**What to do**
Pull every line containing "help" from the data.

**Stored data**
┄┄┄┄┄┄┄┄┄┄┄┄┄┄┄┄┄┄┄┄

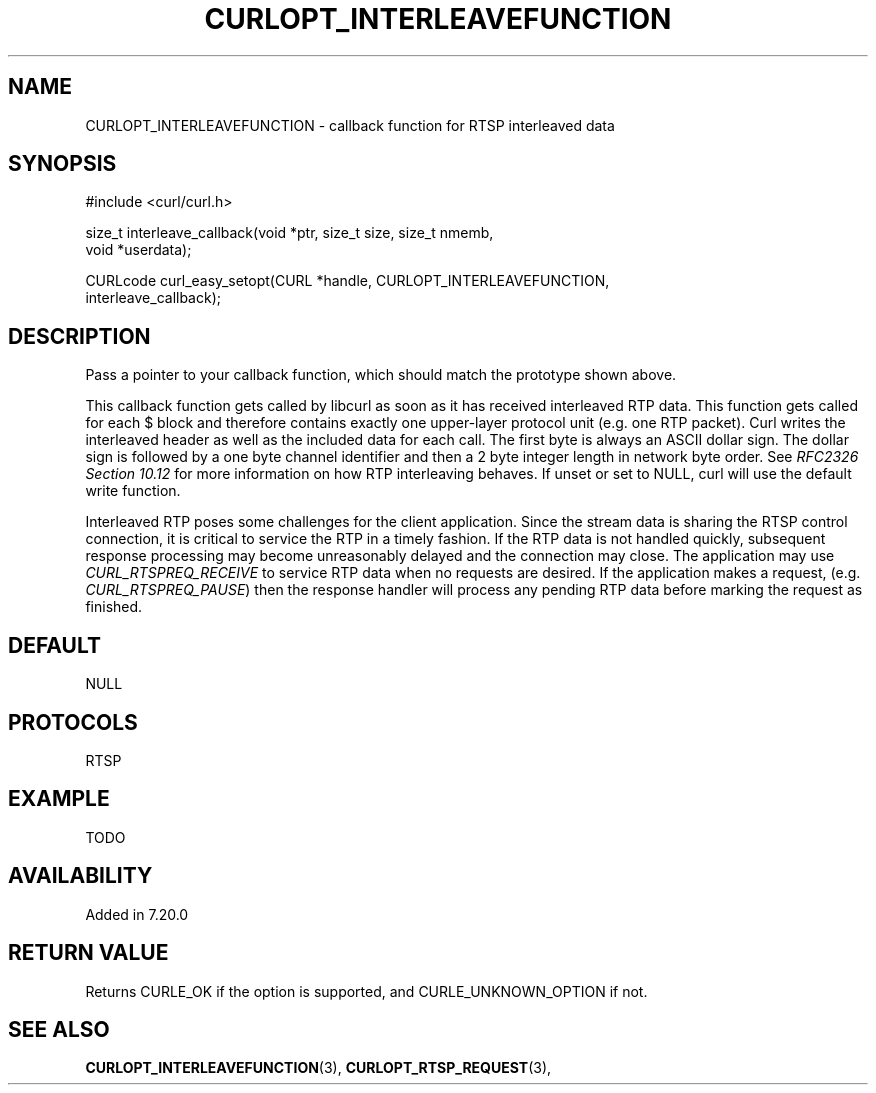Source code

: .\" **************************************************************************
.\" *                                  _   _ ____  _
.\" *  Project                     ___| | | |  _ \| |
.\" *                             / __| | | | |_) | |
.\" *                            | (__| |_| |  _ <| |___
.\" *                             \___|\___/|_| \_\_____|
.\" *
.\" * Copyright (C) 1998 - 2014, Daniel Stenberg, <daniel@haxx.se>, et al.
.\" *
.\" * This software is licensed as described in the file COPYING, which
.\" * you should have received as part of this distribution. The terms
.\" * are also available at http://curl.haxx.se/docs/copyright.html.
.\" *
.\" * You may opt to use, copy, modify, merge, publish, distribute and/or sell
.\" * copies of the Software, and permit persons to whom the Software is
.\" * furnished to do so, under the terms of the COPYING file.
.\" *
.\" * This software is distributed on an "AS IS" basis, WITHOUT WARRANTY OF ANY
.\" * KIND, either express or implied.
.\" *
.\" **************************************************************************
.\"
.TH CURLOPT_INTERLEAVEFUNCTION 3 "19 Jun 2014" "libcurl 7.37.0" "curl_easy_setopt options"
.SH NAME
CURLOPT_INTERLEAVEFUNCTION \- callback function for RTSP interleaved data
.SH SYNOPSIS
.nf
#include <curl/curl.h>

size_t interleave_callback(void *ptr, size_t size, size_t nmemb,
                           void *userdata);

CURLcode curl_easy_setopt(CURL *handle, CURLOPT_INTERLEAVEFUNCTION,
                          interleave_callback);
.SH DESCRIPTION
Pass a pointer to your callback function, which should match the prototype
shown above.

This callback function gets called by libcurl as soon as it has received
interleaved RTP data. This function gets called for each $ block and therefore
contains exactly one upper-layer protocol unit (e.g.  one RTP packet). Curl
writes the interleaved header as well as the included data for each call. The
first byte is always an ASCII dollar sign. The dollar sign is followed by a
one byte channel identifier and then a 2 byte integer length in network byte
order. See \fIRFC2326 Section 10.12\fP for more information on how RTP
interleaving behaves. If unset or set to NULL, curl will use the default write
function.

Interleaved RTP poses some challenges for the client application. Since the
stream data is sharing the RTSP control connection, it is critical to service
the RTP in a timely fashion. If the RTP data is not handled quickly,
subsequent response processing may become unreasonably delayed and the
connection may close. The application may use \fICURL_RTSPREQ_RECEIVE\fP to
service RTP data when no requests are desired. If the application makes a
request, (e.g.  \fICURL_RTSPREQ_PAUSE\fP) then the response handler will
process any pending RTP data before marking the request as finished.
.SH DEFAULT
NULL
.SH PROTOCOLS
RTSP
.SH EXAMPLE
TODO
.SH AVAILABILITY
Added in 7.20.0
.SH RETURN VALUE
Returns CURLE_OK if the option is supported, and CURLE_UNKNOWN_OPTION if not.
.SH "SEE ALSO"
.BR CURLOPT_INTERLEAVEFUNCTION "(3), " CURLOPT_RTSP_REQUEST "(3), "
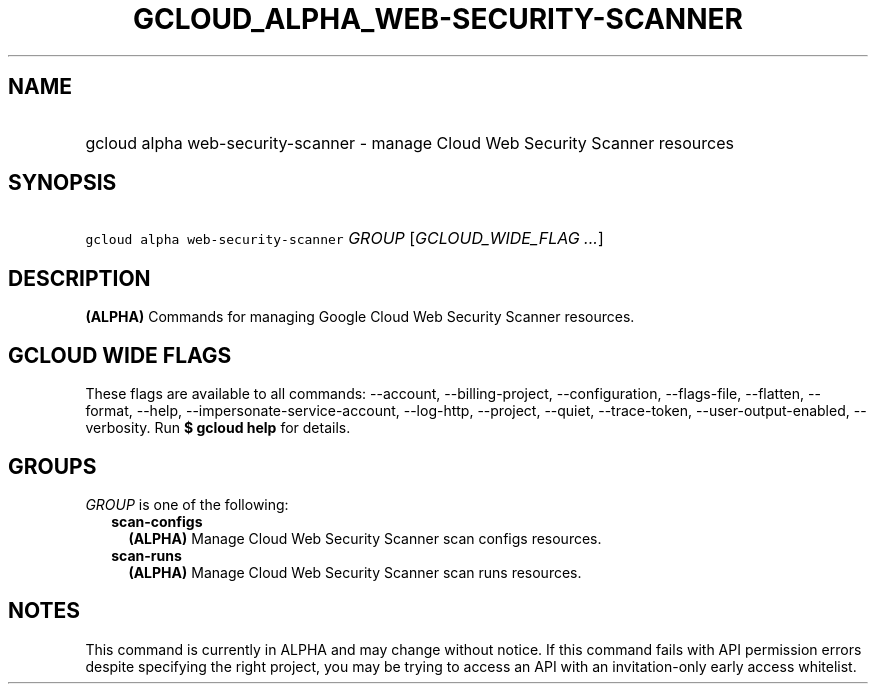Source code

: 
.TH "GCLOUD_ALPHA_WEB\-SECURITY\-SCANNER" 1



.SH "NAME"
.HP
gcloud alpha web\-security\-scanner \- manage Cloud Web Security Scanner resources



.SH "SYNOPSIS"
.HP
\f5gcloud alpha web\-security\-scanner\fR \fIGROUP\fR [\fIGCLOUD_WIDE_FLAG\ ...\fR]



.SH "DESCRIPTION"

\fB(ALPHA)\fR Commands for managing Google Cloud Web Security Scanner resources.



.SH "GCLOUD WIDE FLAGS"

These flags are available to all commands: \-\-account, \-\-billing\-project,
\-\-configuration, \-\-flags\-file, \-\-flatten, \-\-format, \-\-help,
\-\-impersonate\-service\-account, \-\-log\-http, \-\-project, \-\-quiet,
\-\-trace\-token, \-\-user\-output\-enabled, \-\-verbosity. Run \fB$ gcloud
help\fR for details.



.SH "GROUPS"

\f5\fIGROUP\fR\fR is one of the following:

.RS 2m
.TP 2m
\fBscan\-configs\fR
\fB(ALPHA)\fR Manage Cloud Web Security Scanner scan configs resources.

.TP 2m
\fBscan\-runs\fR
\fB(ALPHA)\fR Manage Cloud Web Security Scanner scan runs resources.


.RE
.sp

.SH "NOTES"

This command is currently in ALPHA and may change without notice. If this
command fails with API permission errors despite specifying the right project,
you may be trying to access an API with an invitation\-only early access
whitelist.

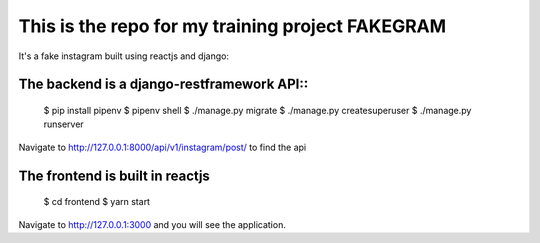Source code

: This is the repo for my training project FAKEGRAM
=====================================================

It's a fake instagram built using reactjs and django::

The backend is a django-restframework API::
---------------------------------------------
	$ pip install pipenv
	$ pipenv shell
	$ ./manage.py migrate
	$ ./manage.py createsuperuser
	$ ./manage.py runserver
Navigate to http://127.0.0.1:8000/api/v1/instagram/post/ to find the api

The frontend is built in reactjs
------------------------------------
	$ cd frontend
	$ yarn start
Navigate to http://127.0.0.1:3000 and you will see the application. 
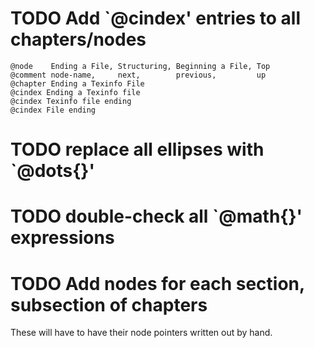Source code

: 
* TODO Add `@cindex' entries to all chapters/nodes

  #+BEGIN_EXAMPLE
  @node    Ending a File, Structuring, Beginning a File, Top
  @comment node-name,     next,        previous,         up
  @chapter Ending a Texinfo File
  @cindex Ending a Texinfo file
  @cindex Texinfo file ending
  @cindex File ending
  #+END_EXAMPLE

* TODO replace all ellipses with `@dots{}'

* TODO double-check all `@math{}' expressions

* TODO Add nodes for each section, subsection of chapters

  These will have to have their node pointers written out by hand.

┄┄┄┄┄┄┄┄┄┄┄┄┄┄┄┄┄┄┄┄

**Reply to the task**
\-\-configuration, \-\-flags\-file, \-\-flatten, \-\-format, \-\-help,
help\fR for details.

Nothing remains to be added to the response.